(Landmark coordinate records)
▶
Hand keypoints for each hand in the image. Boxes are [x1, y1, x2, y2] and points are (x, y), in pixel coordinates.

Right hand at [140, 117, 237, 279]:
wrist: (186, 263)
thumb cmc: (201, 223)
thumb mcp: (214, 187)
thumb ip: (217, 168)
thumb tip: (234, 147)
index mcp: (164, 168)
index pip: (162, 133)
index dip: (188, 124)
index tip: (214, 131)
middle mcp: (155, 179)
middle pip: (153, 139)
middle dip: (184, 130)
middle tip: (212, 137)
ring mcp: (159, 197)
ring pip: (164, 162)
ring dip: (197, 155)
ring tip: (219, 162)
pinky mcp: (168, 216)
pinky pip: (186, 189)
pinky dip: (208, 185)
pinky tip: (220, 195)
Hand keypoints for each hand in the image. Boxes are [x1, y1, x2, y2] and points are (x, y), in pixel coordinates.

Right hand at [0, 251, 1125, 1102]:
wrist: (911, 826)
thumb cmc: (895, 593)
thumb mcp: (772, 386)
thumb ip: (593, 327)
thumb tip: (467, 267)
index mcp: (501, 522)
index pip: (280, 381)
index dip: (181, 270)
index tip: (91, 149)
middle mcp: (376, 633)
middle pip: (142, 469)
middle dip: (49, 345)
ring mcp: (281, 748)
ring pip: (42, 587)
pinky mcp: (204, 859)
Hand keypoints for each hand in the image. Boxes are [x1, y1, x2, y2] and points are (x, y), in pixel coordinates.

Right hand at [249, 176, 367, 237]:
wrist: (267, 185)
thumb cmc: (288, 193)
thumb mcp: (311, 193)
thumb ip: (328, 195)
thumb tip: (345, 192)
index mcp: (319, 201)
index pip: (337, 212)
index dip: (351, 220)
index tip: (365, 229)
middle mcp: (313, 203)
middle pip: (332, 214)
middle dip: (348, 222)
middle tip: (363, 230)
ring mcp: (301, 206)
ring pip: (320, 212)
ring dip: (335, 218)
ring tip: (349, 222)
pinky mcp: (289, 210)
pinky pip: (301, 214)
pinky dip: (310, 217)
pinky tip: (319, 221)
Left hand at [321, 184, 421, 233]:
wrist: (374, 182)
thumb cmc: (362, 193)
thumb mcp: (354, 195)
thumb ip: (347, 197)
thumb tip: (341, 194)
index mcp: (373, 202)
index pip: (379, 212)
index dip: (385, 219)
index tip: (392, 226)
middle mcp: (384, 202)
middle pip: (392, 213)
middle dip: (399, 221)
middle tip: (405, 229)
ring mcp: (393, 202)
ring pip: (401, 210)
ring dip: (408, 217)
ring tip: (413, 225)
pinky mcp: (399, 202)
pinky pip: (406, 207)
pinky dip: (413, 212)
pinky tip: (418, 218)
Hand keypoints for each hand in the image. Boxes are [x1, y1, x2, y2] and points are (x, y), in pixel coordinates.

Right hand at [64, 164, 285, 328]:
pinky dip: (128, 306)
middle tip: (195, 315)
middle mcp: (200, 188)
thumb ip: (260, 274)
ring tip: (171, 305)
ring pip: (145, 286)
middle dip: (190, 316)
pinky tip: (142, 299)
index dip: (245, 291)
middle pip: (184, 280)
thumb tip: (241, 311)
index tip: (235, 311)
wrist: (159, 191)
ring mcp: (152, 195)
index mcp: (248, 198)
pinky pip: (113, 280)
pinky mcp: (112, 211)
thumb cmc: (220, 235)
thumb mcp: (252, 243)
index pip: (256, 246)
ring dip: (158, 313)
◀
What the exercise asks ▸ Could you return all of the data exactly as written?

Finished exercise ▸
Hand keypoints for each hand in the image. Boxes are [x1, y1, x2, y2] and points are (x, y), in pixel coordinates.

Right hand at [140, 117, 237, 279]:
wrist: (186, 263)
thumb cmc: (201, 223)
thumb mcp: (214, 187)
thumb ip: (217, 168)
thumb tip: (234, 147)
index mcp: (164, 168)
index pip: (162, 133)
index dip: (188, 124)
index tip: (214, 131)
middle mcp: (155, 179)
middle pip: (153, 139)
middle dip: (184, 130)
middle tip: (212, 137)
ring mcp: (159, 197)
ring pip: (164, 162)
ring dip: (197, 155)
ring tip: (219, 162)
pinky mcp: (168, 216)
pinky pip: (186, 189)
pinky dip: (208, 185)
pinky tip: (220, 195)
Hand keypoints for each hand in the image. Boxes are [x1, y1, x2, y2] and points are (x, y), in pixel coordinates.

Right hand at [0, 251, 1125, 1102]:
wrist: (911, 826)
thumb cmc: (895, 593)
thumb mcp: (772, 386)
thumb ip: (593, 327)
thumb tip: (467, 267)
index mcp: (501, 522)
index pip: (280, 381)
index dip: (181, 270)
index tip: (91, 149)
middle mcp: (376, 633)
middle pip: (142, 469)
middle dip: (49, 345)
ring mcp: (281, 748)
ring pip: (42, 587)
pinky mcp: (204, 859)
Hand keypoints for each hand in the image. Boxes are [x1, y1, x2, y2] and points are (x, y), in pixel coordinates.

Right hand at [249, 176, 367, 237]:
wrist: (267, 185)
thumb cmc: (288, 193)
thumb mcp: (311, 193)
thumb ip: (328, 195)
thumb tip: (345, 192)
index mcp: (319, 201)
index pip: (337, 212)
index dip: (351, 220)
index tip: (365, 229)
middle mcp: (313, 203)
middle pip: (332, 214)
middle dip: (348, 222)
middle tip: (363, 230)
ring mcp: (301, 206)
ring pip: (320, 212)
ring dip: (335, 218)
ring tip: (349, 222)
pinky mcp: (289, 210)
pinky pip: (301, 214)
pinky dip: (310, 217)
pinky tip: (319, 221)
Left hand at [321, 184, 421, 233]:
wrist: (374, 182)
thumb cmc: (362, 193)
thumb mcp: (354, 195)
thumb ip: (347, 197)
thumb tip: (341, 194)
index mcp: (373, 202)
index pip: (379, 212)
index dip: (385, 219)
index tip: (392, 226)
middle mcp: (384, 202)
middle pip: (392, 213)
middle dip: (399, 221)
middle tip: (405, 229)
ring mcp: (393, 202)
ring pip: (401, 210)
ring dip: (408, 217)
ring tip: (413, 225)
pinky mcp: (399, 202)
pinky pip: (406, 207)
pinky dip: (413, 212)
pinky tip: (418, 218)
Hand keypoints for each hand in the image. Boxes are [x1, y1, x2, y2] and points are (x, y), in pixel coordinates.

Right hand at [64, 164, 285, 328]:
pinky dip: (128, 306)
middle tip: (195, 315)
middle mcp: (200, 188)
thumb ip: (260, 274)
ring tip: (171, 305)
ring pip: (145, 286)
middle dip: (190, 316)
pinky tip: (142, 299)
index dip: (245, 291)
middle pip: (184, 280)
thumb tip: (241, 311)
index tip: (235, 311)
wrist: (159, 191)
ring mcp: (152, 195)
index mcp: (248, 198)
pinky pip: (113, 280)
pinky mcp: (112, 211)
thumb cmc: (220, 235)
thumb mcp: (252, 243)
index pip: (256, 246)
ring dip: (158, 313)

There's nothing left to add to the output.